**Task description:** Reproduce every row below word for word, with each line in its original order.
# Start of Data provided
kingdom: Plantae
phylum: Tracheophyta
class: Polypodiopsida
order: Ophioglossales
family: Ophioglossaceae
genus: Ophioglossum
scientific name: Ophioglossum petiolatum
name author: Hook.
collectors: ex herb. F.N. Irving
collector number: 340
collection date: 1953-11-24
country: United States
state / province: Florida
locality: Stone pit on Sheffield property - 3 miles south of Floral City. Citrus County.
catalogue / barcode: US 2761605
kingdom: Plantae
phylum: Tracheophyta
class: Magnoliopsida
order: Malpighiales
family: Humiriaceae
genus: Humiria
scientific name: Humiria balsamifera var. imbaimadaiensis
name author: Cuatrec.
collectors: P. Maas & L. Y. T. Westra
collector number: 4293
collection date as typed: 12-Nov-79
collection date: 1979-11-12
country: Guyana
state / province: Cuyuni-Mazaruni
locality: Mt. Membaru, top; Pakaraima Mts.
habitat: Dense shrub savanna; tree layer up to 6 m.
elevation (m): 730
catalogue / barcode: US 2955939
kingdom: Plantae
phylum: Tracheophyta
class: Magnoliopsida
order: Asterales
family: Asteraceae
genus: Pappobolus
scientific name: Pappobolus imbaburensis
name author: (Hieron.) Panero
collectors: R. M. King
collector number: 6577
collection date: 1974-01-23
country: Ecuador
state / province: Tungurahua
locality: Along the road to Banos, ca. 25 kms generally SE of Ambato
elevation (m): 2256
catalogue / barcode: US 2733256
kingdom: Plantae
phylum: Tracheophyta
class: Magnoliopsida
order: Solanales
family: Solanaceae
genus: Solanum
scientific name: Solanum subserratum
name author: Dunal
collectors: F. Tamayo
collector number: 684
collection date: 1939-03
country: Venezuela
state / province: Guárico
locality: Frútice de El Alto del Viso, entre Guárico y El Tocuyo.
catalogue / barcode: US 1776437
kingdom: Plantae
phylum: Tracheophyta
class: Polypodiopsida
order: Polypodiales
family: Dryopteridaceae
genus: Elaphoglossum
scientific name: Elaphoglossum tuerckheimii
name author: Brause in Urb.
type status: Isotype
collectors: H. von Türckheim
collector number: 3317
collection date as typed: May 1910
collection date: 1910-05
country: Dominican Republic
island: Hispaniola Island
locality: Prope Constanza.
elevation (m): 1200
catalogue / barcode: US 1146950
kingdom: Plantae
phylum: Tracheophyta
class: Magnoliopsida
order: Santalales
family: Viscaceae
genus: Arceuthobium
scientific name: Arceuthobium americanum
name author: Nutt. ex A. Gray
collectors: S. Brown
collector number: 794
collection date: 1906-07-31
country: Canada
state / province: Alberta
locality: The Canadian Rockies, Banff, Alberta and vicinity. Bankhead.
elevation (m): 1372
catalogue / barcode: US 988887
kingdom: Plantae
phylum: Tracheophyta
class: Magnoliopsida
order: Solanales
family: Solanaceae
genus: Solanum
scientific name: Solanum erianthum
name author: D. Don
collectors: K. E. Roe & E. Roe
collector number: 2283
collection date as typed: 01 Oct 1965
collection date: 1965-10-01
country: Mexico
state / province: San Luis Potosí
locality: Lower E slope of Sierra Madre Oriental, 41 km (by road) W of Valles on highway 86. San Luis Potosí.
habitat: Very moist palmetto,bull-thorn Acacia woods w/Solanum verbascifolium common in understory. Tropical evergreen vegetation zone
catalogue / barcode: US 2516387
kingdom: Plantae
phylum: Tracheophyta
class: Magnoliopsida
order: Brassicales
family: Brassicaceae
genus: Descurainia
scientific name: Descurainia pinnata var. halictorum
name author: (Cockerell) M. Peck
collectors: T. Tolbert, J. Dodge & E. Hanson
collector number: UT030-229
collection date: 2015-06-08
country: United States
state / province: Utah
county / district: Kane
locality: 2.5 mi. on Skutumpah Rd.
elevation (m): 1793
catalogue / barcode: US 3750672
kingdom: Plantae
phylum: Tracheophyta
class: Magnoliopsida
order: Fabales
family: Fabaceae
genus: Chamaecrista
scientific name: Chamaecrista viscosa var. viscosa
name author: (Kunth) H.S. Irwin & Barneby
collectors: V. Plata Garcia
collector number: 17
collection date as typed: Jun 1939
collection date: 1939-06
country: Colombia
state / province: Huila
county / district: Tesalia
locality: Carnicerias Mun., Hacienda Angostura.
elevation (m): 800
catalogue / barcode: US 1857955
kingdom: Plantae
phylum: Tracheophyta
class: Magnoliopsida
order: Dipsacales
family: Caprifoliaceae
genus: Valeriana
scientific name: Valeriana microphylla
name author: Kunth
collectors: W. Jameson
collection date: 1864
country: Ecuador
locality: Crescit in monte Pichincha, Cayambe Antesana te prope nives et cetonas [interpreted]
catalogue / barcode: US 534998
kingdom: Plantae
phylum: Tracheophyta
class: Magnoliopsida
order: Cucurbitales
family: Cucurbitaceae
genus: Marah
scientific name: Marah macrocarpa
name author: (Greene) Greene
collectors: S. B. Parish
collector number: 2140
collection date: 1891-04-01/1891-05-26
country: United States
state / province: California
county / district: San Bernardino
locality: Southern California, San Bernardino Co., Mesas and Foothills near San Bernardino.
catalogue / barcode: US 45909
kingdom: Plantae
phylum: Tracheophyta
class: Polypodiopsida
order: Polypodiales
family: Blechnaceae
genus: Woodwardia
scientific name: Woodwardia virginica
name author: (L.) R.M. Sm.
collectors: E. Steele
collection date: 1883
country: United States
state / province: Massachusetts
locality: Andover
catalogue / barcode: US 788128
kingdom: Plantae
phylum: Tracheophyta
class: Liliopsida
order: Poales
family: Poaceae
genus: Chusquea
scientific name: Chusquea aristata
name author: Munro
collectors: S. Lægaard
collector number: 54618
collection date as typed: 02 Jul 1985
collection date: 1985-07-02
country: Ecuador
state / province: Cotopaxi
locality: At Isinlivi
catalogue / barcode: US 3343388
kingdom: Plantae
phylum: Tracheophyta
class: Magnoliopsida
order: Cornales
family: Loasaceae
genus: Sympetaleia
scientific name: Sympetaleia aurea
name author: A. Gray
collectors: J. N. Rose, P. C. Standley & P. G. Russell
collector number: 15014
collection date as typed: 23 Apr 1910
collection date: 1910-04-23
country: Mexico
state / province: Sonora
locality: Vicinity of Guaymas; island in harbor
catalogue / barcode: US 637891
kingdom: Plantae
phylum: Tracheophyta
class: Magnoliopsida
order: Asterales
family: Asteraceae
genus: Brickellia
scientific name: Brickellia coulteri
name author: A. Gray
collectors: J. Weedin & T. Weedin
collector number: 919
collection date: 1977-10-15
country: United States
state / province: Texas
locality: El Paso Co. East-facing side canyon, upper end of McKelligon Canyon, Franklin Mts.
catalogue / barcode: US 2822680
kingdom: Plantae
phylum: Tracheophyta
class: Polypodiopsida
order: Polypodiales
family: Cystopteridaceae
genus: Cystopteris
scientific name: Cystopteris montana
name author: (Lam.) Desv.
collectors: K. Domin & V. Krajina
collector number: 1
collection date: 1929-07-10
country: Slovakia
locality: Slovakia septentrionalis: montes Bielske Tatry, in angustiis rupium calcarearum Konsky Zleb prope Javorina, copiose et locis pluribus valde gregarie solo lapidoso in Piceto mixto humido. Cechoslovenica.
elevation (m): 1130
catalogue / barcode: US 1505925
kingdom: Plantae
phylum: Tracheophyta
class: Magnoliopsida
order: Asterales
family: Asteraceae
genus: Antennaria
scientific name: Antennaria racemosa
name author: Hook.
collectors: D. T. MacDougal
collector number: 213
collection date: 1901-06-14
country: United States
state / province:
# End of Data provided
**Task response:**
kingdom: Plantae
phylum: Tracheophyta
class: Polypodiopsida
order: Ophioglossales
family: Ophioglossaceae
genus: Ophioglossum
scientific name: Ophioglossum petiolatum
name author: Hook.
collectors: ex herb. F.N. Irving
collector number: 340
collection date: 1953-11-24
country: United States
state / province: Florida
locality: Stone pit on Sheffield property - 3 miles south of Floral City. Citrus County.
catalogue / barcode: US 2761605
kingdom: Plantae
phylum: Tracheophyta
class: Magnoliopsida
order: Malpighiales
family: Humiriaceae
genus: Humiria
scientific name: Humiria balsamifera var. imbaimadaiensis
name author: Cuatrec.
collectors: P. Maas & L. Y. T. Westra
collector number: 4293
collection date as typed: 12-Nov-79
collection date: 1979-11-12
country: Guyana
state / province: Cuyuni-Mazaruni
locality: Mt. Membaru, top; Pakaraima Mts.
habitat: Dense shrub savanna; tree layer up to 6 m.
elevation (m): 730
catalogue / barcode: US 2955939
kingdom: Plantae
phylum: Tracheophyta
class: Magnoliopsida
order: Asterales
family: Asteraceae
genus: Pappobolus
scientific name: Pappobolus imbaburensis
name author: (Hieron.) Panero
collectors: R. M. King
collector number: 6577
collection date: 1974-01-23
country: Ecuador
state / province: Tungurahua
locality: Along the road to Banos, ca. 25 kms generally SE of Ambato
elevation (m): 2256
catalogue / barcode: US 2733256
kingdom: Plantae
phylum: Tracheophyta
class: Magnoliopsida
order: Solanales
family: Solanaceae
genus: Solanum
scientific name: Solanum subserratum
name author: Dunal
collectors: F. Tamayo
collector number: 684
collection date: 1939-03
country: Venezuela
state / province: Guárico
locality: Frútice de El Alto del Viso, entre Guárico y El Tocuyo.
catalogue / barcode: US 1776437
kingdom: Plantae
phylum: Tracheophyta
class: Polypodiopsida
order: Polypodiales
family: Dryopteridaceae
genus: Elaphoglossum
scientific name: Elaphoglossum tuerckheimii
name author: Brause in Urb.
type status: Isotype
collectors: H. von Türckheim
collector number: 3317
collection date as typed: May 1910
collection date: 1910-05
country: Dominican Republic
island: Hispaniola Island
locality: Prope Constanza.
elevation (m): 1200
catalogue / barcode: US 1146950
kingdom: Plantae
phylum: Tracheophyta
class: Magnoliopsida
order: Santalales
family: Viscaceae
genus: Arceuthobium
scientific name: Arceuthobium americanum
name author: Nutt. ex A. Gray
collectors: S. Brown
collector number: 794
collection date: 1906-07-31
country: Canada
state / province: Alberta
locality: The Canadian Rockies, Banff, Alberta and vicinity. Bankhead.
elevation (m): 1372
catalogue / barcode: US 988887
kingdom: Plantae
phylum: Tracheophyta
class: Magnoliopsida
order: Solanales
family: Solanaceae
genus: Solanum
scientific name: Solanum erianthum
name author: D. Don
collectors: K. E. Roe & E. Roe
collector number: 2283
collection date as typed: 01 Oct 1965
collection date: 1965-10-01
country: Mexico
state / province: San Luis Potosí
locality: Lower E slope of Sierra Madre Oriental, 41 km (by road) W of Valles on highway 86. San Luis Potosí.
habitat: Very moist palmetto,bull-thorn Acacia woods w/Solanum verbascifolium common in understory. Tropical evergreen vegetation zone
catalogue / barcode: US 2516387
kingdom: Plantae
phylum: Tracheophyta
class: Magnoliopsida
order: Brassicales
family: Brassicaceae
genus: Descurainia
scientific name: Descurainia pinnata var. halictorum
name author: (Cockerell) M. Peck
collectors: T. Tolbert, J. Dodge & E. Hanson
collector number: UT030-229
collection date: 2015-06-08
country: United States
state / province: Utah
county / district: Kane
locality: 2.5 mi. on Skutumpah Rd.
elevation (m): 1793
catalogue / barcode: US 3750672
kingdom: Plantae
phylum: Tracheophyta
class: Magnoliopsida
order: Fabales
family: Fabaceae
genus: Chamaecrista
scientific name: Chamaecrista viscosa var. viscosa
name author: (Kunth) H.S. Irwin & Barneby
collectors: V. Plata Garcia
collector number: 17
collection date as typed: Jun 1939
collection date: 1939-06
country: Colombia
state / province: Huila
county / district: Tesalia
locality: Carnicerias Mun., Hacienda Angostura.
elevation (m): 800
catalogue / barcode: US 1857955
kingdom: Plantae
phylum: Tracheophyta
class: Magnoliopsida
order: Dipsacales
family: Caprifoliaceae
genus: Valeriana
scientific name: Valeriana microphylla
name author: Kunth
collectors: W. Jameson
collection date: 1864
country: Ecuador
locality: Crescit in monte Pichincha, Cayambe Antesana te prope nives et cetonas [interpreted]
catalogue / barcode: US 534998
kingdom: Plantae
phylum: Tracheophyta
class: Magnoliopsida
order: Cucurbitales
family: Cucurbitaceae
genus: Marah
scientific name: Marah macrocarpa
name author: (Greene) Greene
collectors: S. B. Parish
collector number: 2140
collection date: 1891-04-01/1891-05-26
country: United States
state / province: California
county / district: San Bernardino
locality: Southern California, San Bernardino Co., Mesas and Foothills near San Bernardino.
catalogue / barcode: US 45909
kingdom: Plantae
phylum: Tracheophyta
class: Polypodiopsida
order: Polypodiales
family: Blechnaceae
genus: Woodwardia
scientific name: Woodwardia virginica
name author: (L.) R.M. Sm.
collectors: E. Steele
collection date: 1883
country: United States
state / province: Massachusetts
locality: Andover
catalogue / barcode: US 788128
kingdom: Plantae
phylum: Tracheophyta
class: Liliopsida
order: Poales
family: Poaceae
genus: Chusquea
scientific name: Chusquea aristata
name author: Munro
collectors: S. Lægaard
collector number: 54618
collection date as typed: 02 Jul 1985
collection date: 1985-07-02
country: Ecuador
state / province: Cotopaxi
locality: At Isinlivi
catalogue / barcode: US 3343388
kingdom: Plantae
phylum: Tracheophyta
class: Magnoliopsida
order: Cornales
family: Loasaceae
genus: Sympetaleia
scientific name: Sympetaleia aurea
name author: A. Gray
collectors: J. N. Rose, P. C. Standley & P. G. Russell
collector number: 15014
collection date as typed: 23 Apr 1910
collection date: 1910-04-23
country: Mexico
state / province: Sonora
locality: Vicinity of Guaymas; island in harbor
catalogue / barcode: US 637891
kingdom: Plantae
phylum: Tracheophyta
class: Magnoliopsida
order: Asterales
family: Asteraceae
genus: Brickellia
scientific name: Brickellia coulteri
name author: A. Gray
collectors: J. Weedin & T. Weedin
collector number: 919
collection date: 1977-10-15
country: United States
state / province: Texas
locality: El Paso Co. East-facing side canyon, upper end of McKelligon Canyon, Franklin Mts.
catalogue / barcode: US 2822680
kingdom: Plantae
phylum: Tracheophyta
class: Polypodiopsida
order: Polypodiales
family: Cystopteridaceae
genus: Cystopteris
scientific name: Cystopteris montana
name author: (Lam.) Desv.
collectors: K. Domin & V. Krajina
collector number: 1
collection date: 1929-07-10
country: Slovakia
locality: Slovakia septentrionalis: montes Bielske Tatry, in angustiis rupium calcarearum Konsky Zleb prope Javorina, copiose et locis pluribus valde gregarie solo lapidoso in Piceto mixto humido. Cechoslovenica.
elevation (m): 1130
catalogue / barcode: US 1505925
kingdom: Plantae
phylum: Tracheophyta
class: Magnoliopsida
order: Asterales
family: Asteraceae
genus: Antennaria
scientific name: Antennaria racemosa
name author: Hook.
collectors: D. T. MacDougal
collector number: 213
collection date: 1901-06-14
country: United States
state / province:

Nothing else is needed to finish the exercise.